Directions
In the passage below on rail passenger compensation, transcribe word for word the part that opens with "Previously, British Rail" and closes with "retain customer loyalty.".

───── Passage

Thousands of rail passengers will be compensated for the disruption caused by a tractor and muck-spreader that fell on to the West Coast main line 10 days ago.

Meanwhile, civil action may follow the fire on the InterCity train at Maidenhead on Friday which led to the death of one man.

However, who pays the eventual bills may not be known until litigation between the various organisations into which British Rail has been split is resolved.

Previously, British Rail did not generally push for compensation in cases such as the West Coast line delays but now, with the railway being split up into many companies in readiness for privatisation, all parties affected by such incidents will resort to legal action.

Compensation, thought to be in the order of several tens of thousands of pounds, will be paid to passengers who apply for refunds as a result of delays. Although InterCity West Coast is not required to pay compensation under the terms of the Passenger's Charter because the delays were caused by circumstances out of its control, it has agreed to do so in an effort to retain customer loyalty.

About 5,000 passengers were delayed for several hours that night and many more had their journeys disrupted for shorter periods on the following day.

Under the terms of the Passenger's Charter, those delayed by an hour or more will receive 20 per cent refunds, and an ICWC spokesman said: "Some customers may get more."

──────────
───── Data supplied

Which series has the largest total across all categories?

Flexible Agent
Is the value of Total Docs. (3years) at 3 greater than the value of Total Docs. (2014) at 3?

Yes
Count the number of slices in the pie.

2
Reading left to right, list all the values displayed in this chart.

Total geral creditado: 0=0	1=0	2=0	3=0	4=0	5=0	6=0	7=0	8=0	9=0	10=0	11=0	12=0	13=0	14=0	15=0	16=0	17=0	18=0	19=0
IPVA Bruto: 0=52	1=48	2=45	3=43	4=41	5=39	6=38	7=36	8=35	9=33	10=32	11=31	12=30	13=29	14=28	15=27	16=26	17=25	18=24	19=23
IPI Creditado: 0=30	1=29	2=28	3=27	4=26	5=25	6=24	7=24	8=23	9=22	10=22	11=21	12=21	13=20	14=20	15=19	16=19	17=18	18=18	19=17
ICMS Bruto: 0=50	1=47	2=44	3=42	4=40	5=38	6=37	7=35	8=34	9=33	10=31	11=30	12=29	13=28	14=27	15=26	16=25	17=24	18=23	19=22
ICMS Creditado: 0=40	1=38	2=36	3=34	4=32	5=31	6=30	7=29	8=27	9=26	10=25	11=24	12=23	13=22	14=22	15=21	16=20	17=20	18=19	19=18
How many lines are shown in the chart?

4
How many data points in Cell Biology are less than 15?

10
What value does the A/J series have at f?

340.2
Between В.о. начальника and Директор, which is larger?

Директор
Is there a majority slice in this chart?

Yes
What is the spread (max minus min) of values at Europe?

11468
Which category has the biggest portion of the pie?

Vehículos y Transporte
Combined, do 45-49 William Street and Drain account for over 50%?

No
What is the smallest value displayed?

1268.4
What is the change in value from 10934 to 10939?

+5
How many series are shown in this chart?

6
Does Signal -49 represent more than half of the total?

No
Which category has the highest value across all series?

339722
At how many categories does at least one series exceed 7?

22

──────────

Completed task
Previously, British Rail did not generally push for compensation in cases such as the West Coast line delays but now, with the railway being split up into many companies in readiness for privatisation, all parties affected by such incidents will resort to legal action.

Compensation, thought to be in the order of several tens of thousands of pounds, will be paid to passengers who apply for refunds as a result of delays. Although InterCity West Coast is not required to pay compensation under the terms of the Passenger's Charter because the delays were caused by circumstances out of its control, it has agreed to do so in an effort to retain customer loyalty.